UK-based Marine AI, which is exhibiting at Seawork for the first time this year, spoke to Maritime Journal editor Debbie Mason about what it’s doing in the sector and what it can do for vessel, port and offshore wind developers and operators.
Marine AI, the software house for MSubs before striking out on its own, was the AI software developer behind the Mayflower, the first autonomous vessel to ever cross the Atlantic without a single person on board, in 2022.
In a project led by marine research organisation Promare, the vessel set out to replicate the famous journey of the Pilgrim Fathers from Plymouth, UK to Plymouth, Massachusetts some 400 years before.
Alongside technology partner IBM, Marine AI interpreted high-resolution marine geospatial data provided by the UK Hydrographic Office to enhance all situational awareness and voyage efficiency along the 3,500-nautical mile route.
The software, while first being developed for military use, is now beneficial across all sectors of marine.
Learning
“The Mayflower was a massive learning exercise really for the company of what it actually takes to be able to operate these vessels over the horizon in the deep-sea environment, and what sort of challenges there are,” said Oliver Thompson, technical director at Marine AI.
“From Marine AI’s perspective, the project was hugely successful in crystallising our own software offering and really bringing together what was our generation 1 suite, which was proven in such an extreme environment.
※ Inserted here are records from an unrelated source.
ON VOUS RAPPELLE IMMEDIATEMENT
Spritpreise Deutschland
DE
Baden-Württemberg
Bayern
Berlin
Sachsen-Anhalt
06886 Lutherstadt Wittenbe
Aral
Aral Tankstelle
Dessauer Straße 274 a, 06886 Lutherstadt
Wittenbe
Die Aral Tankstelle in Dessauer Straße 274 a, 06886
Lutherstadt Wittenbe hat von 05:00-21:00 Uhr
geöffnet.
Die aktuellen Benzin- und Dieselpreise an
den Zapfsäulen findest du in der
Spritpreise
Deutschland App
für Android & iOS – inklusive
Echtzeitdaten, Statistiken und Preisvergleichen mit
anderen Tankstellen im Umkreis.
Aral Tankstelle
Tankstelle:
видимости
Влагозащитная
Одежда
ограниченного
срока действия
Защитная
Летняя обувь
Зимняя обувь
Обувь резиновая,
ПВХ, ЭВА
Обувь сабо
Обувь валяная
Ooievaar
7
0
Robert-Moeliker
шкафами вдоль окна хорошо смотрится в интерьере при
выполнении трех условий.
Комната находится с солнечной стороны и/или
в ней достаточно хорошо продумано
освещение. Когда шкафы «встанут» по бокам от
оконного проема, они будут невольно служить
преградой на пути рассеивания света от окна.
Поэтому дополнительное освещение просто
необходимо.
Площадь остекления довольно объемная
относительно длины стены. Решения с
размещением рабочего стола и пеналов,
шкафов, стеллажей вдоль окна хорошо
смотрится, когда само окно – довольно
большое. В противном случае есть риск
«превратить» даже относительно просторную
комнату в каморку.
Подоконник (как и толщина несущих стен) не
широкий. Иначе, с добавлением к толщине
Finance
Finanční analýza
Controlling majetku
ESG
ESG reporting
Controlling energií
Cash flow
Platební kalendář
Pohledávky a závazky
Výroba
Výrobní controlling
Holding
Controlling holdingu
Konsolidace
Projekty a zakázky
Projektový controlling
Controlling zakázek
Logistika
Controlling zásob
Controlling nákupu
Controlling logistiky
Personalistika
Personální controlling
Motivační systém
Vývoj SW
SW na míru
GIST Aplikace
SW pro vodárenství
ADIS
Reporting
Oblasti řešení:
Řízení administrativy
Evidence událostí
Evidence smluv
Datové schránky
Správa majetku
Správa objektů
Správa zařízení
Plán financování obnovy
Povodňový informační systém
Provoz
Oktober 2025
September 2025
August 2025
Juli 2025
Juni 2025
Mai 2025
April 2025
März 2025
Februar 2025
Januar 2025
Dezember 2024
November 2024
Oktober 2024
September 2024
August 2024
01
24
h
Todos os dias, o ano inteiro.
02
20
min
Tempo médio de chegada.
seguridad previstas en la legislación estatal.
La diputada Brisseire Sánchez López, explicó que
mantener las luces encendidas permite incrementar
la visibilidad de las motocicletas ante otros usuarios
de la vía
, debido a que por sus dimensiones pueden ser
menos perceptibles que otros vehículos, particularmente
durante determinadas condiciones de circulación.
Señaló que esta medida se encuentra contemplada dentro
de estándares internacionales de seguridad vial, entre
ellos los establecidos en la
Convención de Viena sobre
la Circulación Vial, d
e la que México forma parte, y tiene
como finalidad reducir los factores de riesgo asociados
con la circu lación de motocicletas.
And all of those lessons have gone into our generation 2, which is what we’re offering in in March this year.”
Generation 2, says Thompson, has been expanded to cater for a raft of greater complexity – such as collision regulations (COLREGs), fuel efficiencies, navigation, and negotiating high-traffic areas.
“So it performs all the functions that your people on the bridge would do on a crewed vessel – but the software controls all of that and makes all those decisions autonomously,” said general manager Tom Rooney.
“It can be used in advising on how to manoeuvre and keep safe in all maritime environments, particularly in the more congested port areas, where that cognitive burden might be greater at night, or where other activities might be distracting, like multi-tasking on a busy vessel.”
Ports and harbours
“There’s a commonplace understanding that the autonomous system should fit around the human-centric design of a port,” said Thompson. “It’s our opinion that it needs to be bidirectional, a meeting in the middle approach.
“For example, having dedicated lanes with additional sensor capability on the shore side to really make the whole inter-operability of crewed and uncrewed platforms as seamless as possible. The right sort of navigational buoys and markers to interpret the bathymetry, look at the wind and currents and other environmental factors that a skipper is ingesting when they’re at sea.”
AI could be vital for enhancing physical security, Rooney said.
“These days there are all sorts of activities going on in the world, attacking infrastructure, crucial national infrastructure in particular,” he said. “Cyber attack is one, but physical attack by a bad actor is a potential issue. Because AI provides situational awareness it can look around in real time and you could have an uncrewed vessel stationed off your port, monitoring all the traffic coming in and out of the range of land-based radar and so on – giving a real-time look at what’s going on out there and feeding it back to your port as an early warning system.”
Other benefits
The mention of AI often provokes fears of replacing workers, but in fact with seafaring the opposite scenario is the case – there is a chronic lack, and gaps could be plugged by AI.
Mariners reaching retirement, or who are injured, or who simply no longer want to leave their families for days and weeks at a time, could use their skills monitoring and controlling remote vessels from the comfort of an air-conditioned centre, said Thompson.
And when it comes to subsea surveys for offshore wind farms or any other infrastructure, and AI-operated, uncrewed vessel can carry out the works far more quickly, with no risk to human life, and ultimately much more cheaply.